If you're from India, I even think you'll enjoy East Bay more than SF. I'm
East Asian and I think ethnic food is way better east/south than in SF, where
I live, where it's all full of fancy and Californian/Italian/French cuisine
with a dash of sushi and Thai.

Be warned though, you will probably want to get a car if you live out east so
budget for it. It's hard to travel without one - but don't travel into SF with
it if you can since parking blows and bridge tolls add up. AC Transit is great
and so is BART for long distance, not so much for nearby
shopping/restaurants/personal needs.

------
subrat_rout
This is a very vague question with lots of facts not useful for a Bay Area
person for giving you some inputs.

1.SF Bay Area is a very spread area. Just a quick Google will give a fair
idea. (For example from San Pablo to San Jose span around 50 miles).

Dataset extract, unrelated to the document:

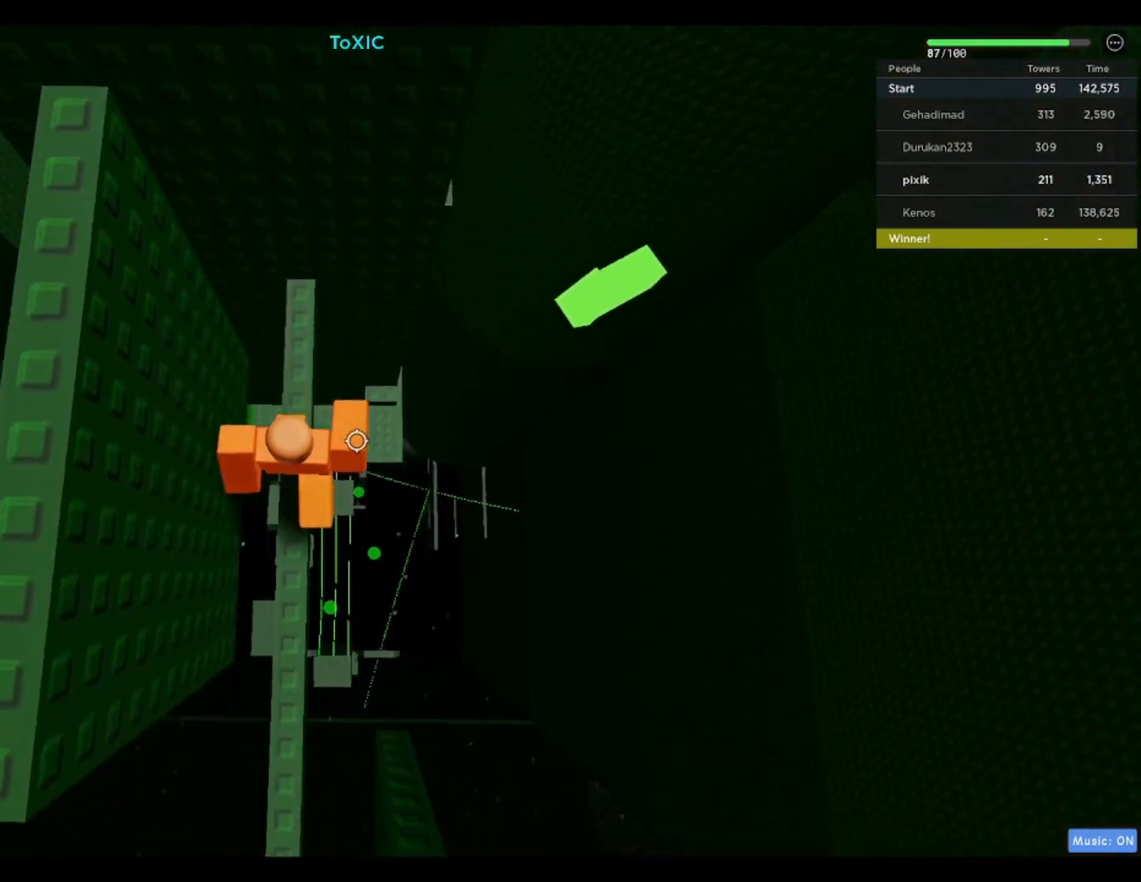
{"keys": [], "events": [[450, "s", "up"]]}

2\. It will depend on where you will work. I believe initially you will prefer
to a location close to your work place. If you have driven before in US and
are willing to buy a car to make a long commute then it is possible to stay at
a distant place with cheap rent from your work. But prepare to spend at least
1 hour each way on the road. Else you are going stay near a BART(Bay Area
Rapid Transit) or Bus route.

3\. In every part of Bay area there are some bad pockets/neighborhoods and
good areas. You have to spend a bit more if you want to stay in a decent
neighborhood. There is a good reason why those areas are pricey. But if you
spend enough time looking around you may be able to find some good place at a
reasonable price near to your work.

4\. Before renting any place go to to Yelp, or apartment reviews sites and
read other people's feedback. It is not always reliable. But if you are seeing
an apartment or housing having several negative reviews in a row then you know
there is something wrong with the place.

Hope this helps.

------
hashtag
What you're asking for is most likely unrealistic...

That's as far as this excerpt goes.